DESIGN | EXPO

Antiquité / Modernité

23 Nov - 17 Déc 2016
Vernissage le 22 Nov 2016

La galerie Alexandre Biaggi présente « Antiquité / Modernité », une exposition rappelant la permanence et l’influence de l’antiquité dans la création contemporaine en matière d’arts décoratifs.

L’exposition « Antiquité / Modernité », organisée par la galerie Alexandre Biaggi, présente un ensemble de pièces créées par de grands noms des arts décoratifs et des designers contemporains, témoignant de l’influence inactuelle de l’antiquité dans les arts décoratifs.

Présence des arts décoratifs

Antiquaire et galeriste, Alexandre Biaggi a d’abord présenté dans sa première galerie ouverte en 1989 du mobilier et des objets d’art des dix-neuvième et vingtième siècles, et s’est ensuite consacré exclusivement aux arts décoratifs du vingtième siècle, notamment à la période des années 1920-1950, en exposant les créations de décorateurs et designers français et italiens renommés tels Jacques Adnet, André Arbus, Paul Dupré-Lafon, Jean-Michel Frank, Gio Ponti, ou encore Ettore Sottsass. Mais cette activité d’antiquaire a trouvé en quelque sorte son complément idéal dans l’intérêt porté à ses contemporains. Biaggi a commencé alors à travailler avec des designers français tels Hervé van der Straeten et Patrick Naggar, montrant ainsi que la tradition des arts décoratifs se prolonge jusqu’à nos jours.

C’est une telle volonté de filiation qui anime très certainement le nouveau projet d’Alexandre Biaggi, « Antiquité / Modernité ». Sensible à la succession des temps et à la permanence des influences, l’exposition à l’initiative de Biaggi rend sensible l’inactualité de l’antiquité dans l’histoire des arts décoratifs de la Renaissance à nos jours.
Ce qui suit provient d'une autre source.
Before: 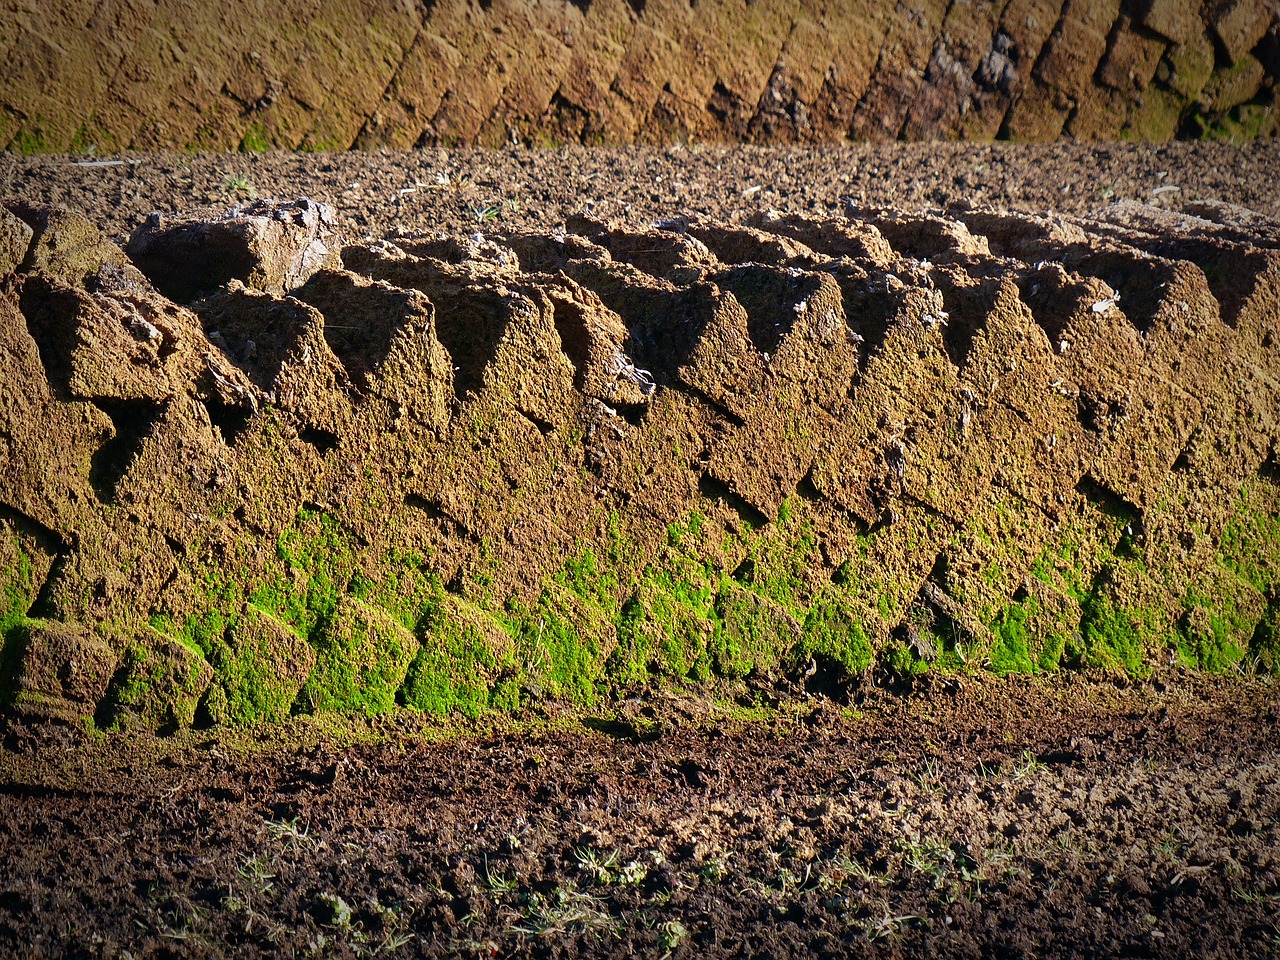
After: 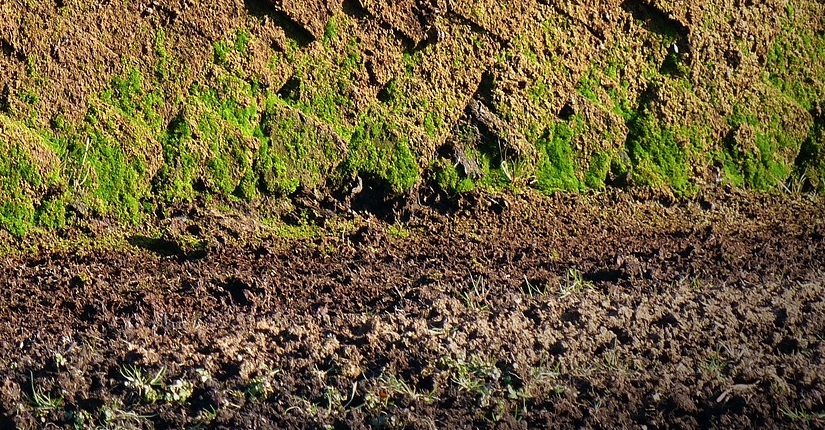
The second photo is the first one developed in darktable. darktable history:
crop and rotate: left 35.509%, top 50.238%, bottom 4.934%
contrast brightness saturation: saturation -0.05
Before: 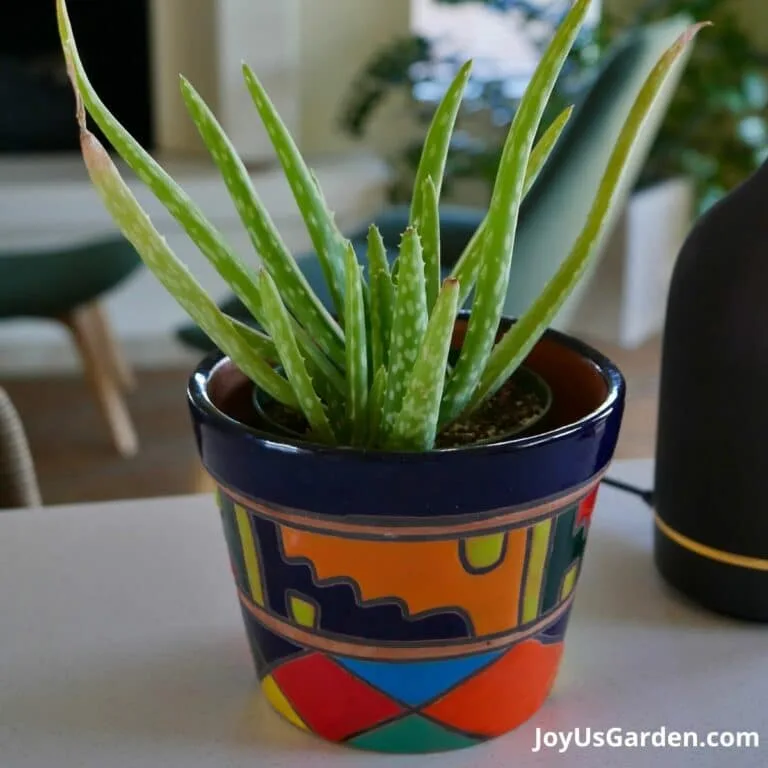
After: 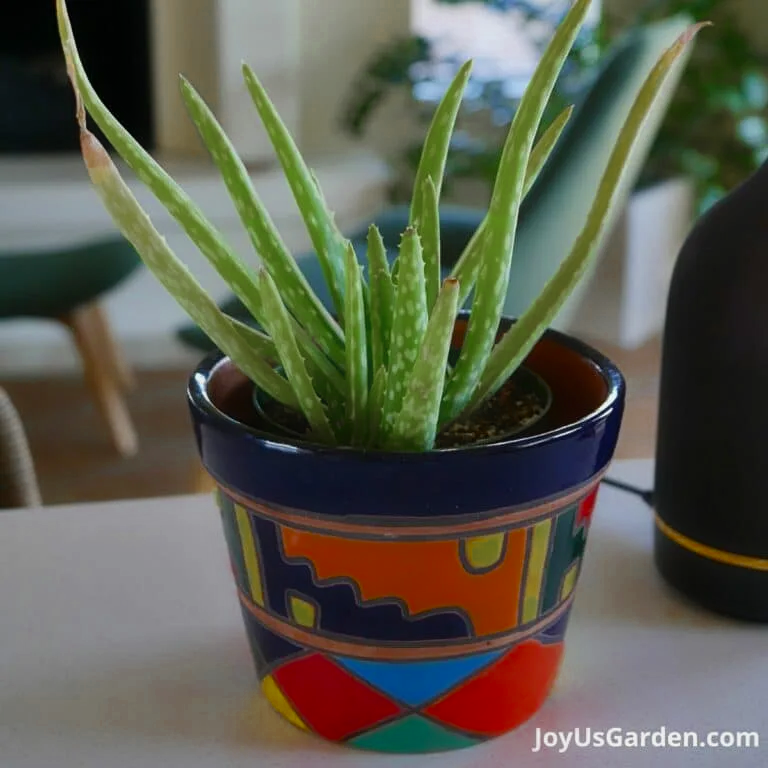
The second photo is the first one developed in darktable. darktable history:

Permanence de l’antiquité dans la modernité

Nombre de décorateurs se sont en effet inspirés du mouvement néo-classique tels André Arbus, ou Emilio Terry dessinant des meubles pour Jean-Michel Frank, avec des ornements empruntés à l’antiquité comme le pied en sabre. Toutefois, cette présence de l’antiquité dans les arts décoratifs ne se limite pas aux grands moments grecs et romains classiques. Elle trouve aussi son origine dans l’Egypte ancienne ou dans la période archaïque comme nous le rappelle des sculptures de Giacometti créées pour Jean-Michel Franck.
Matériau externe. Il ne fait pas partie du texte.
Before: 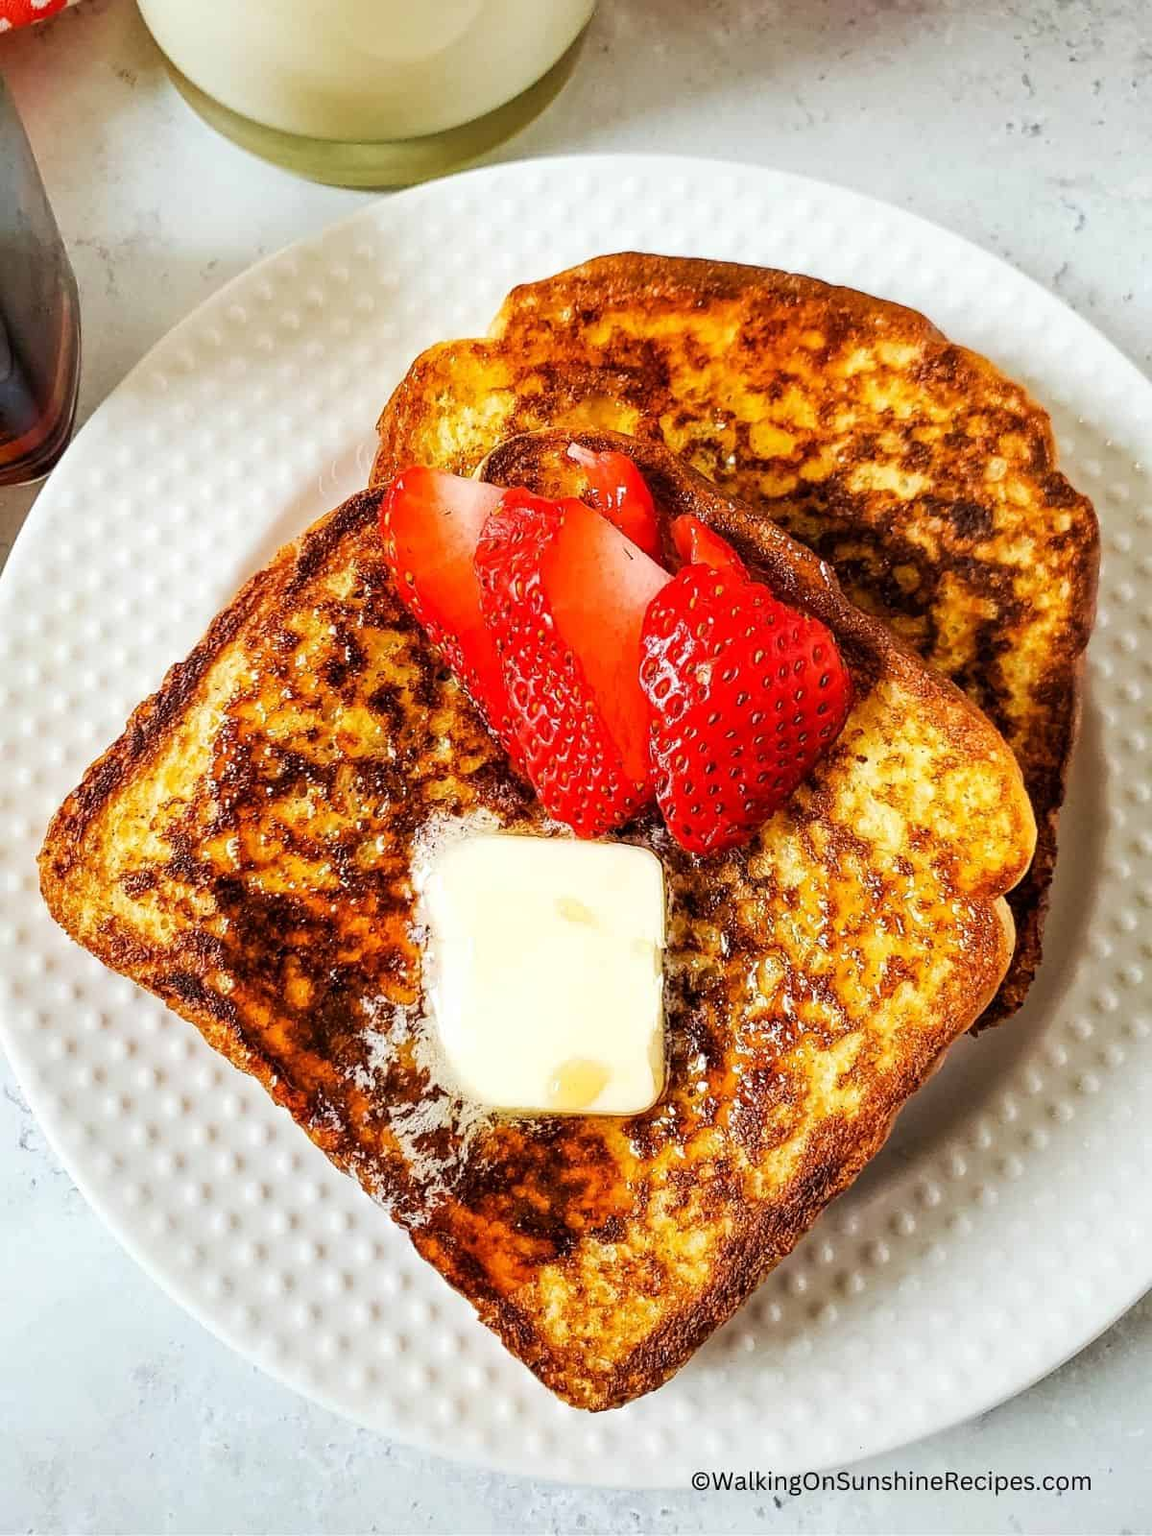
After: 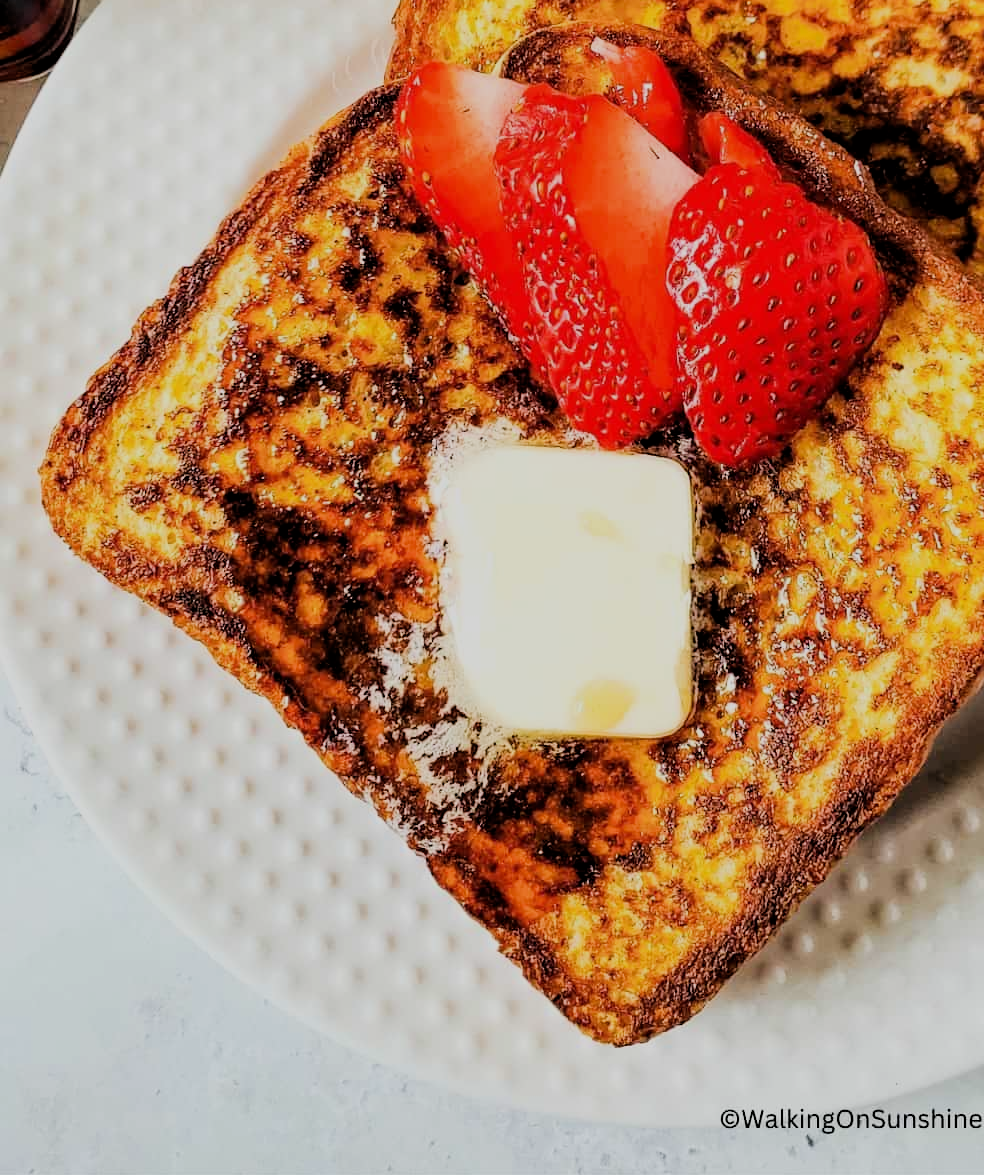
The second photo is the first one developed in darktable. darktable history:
filmic rgb: black relative exposure -4.14 EV, white relative exposure 5.1 EV, hardness 2.11, contrast 1.165
crop: top 26.531%, right 17.959%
Le décorateur britannique Robsjohn-Gibbings, quant à lui, créé un mobilier mélangeant des éléments classiques de la Grèce ancienne au style Art Déco. Il fait revivre dès 1937 des meubles classiques grecs imaginés d’après les peintures sur les vases antiques et les bronzes exposés au British Museum. Après avoir rencontré l’éditeur grec Elefthherios Saridis, il développe la ligne Klimos, dont les pièces faites de noyer, cuir, bronze et marbre, revisitent précisément ses travaux au British Museum. Sa démarche est en cela comparable à celle de l’archéologue Théodore Reinach qui, aidé de son ami l’architecte Emmanuel Pontremoli, bâtit à Beaulieu-sur-Mer la villa Kérylos, inspirée des maisons de l’île de Délos, fait figure de véritable recréation grecque.

De même, cette volonté de recréation apparaît chez Mauro Ficabbro qui a conçu un lampadaire « Panthéon » en fer et en parchemin, ou chez Mattia Bonelli et Patrice Dangel qui ont spécialement créé pour l’exposition des pièces, lampe en bronze patiné et cristal de roche ou lampadaires en en bronze et en plâtre.

Enfin, on pourra voir les créations du designer italien Andréa Branzi qui n’hésite pas à intégrer des reproductions photographiques de fresques et de mosaïques antiques dans des meubles constituant la ligne Grandi Legni.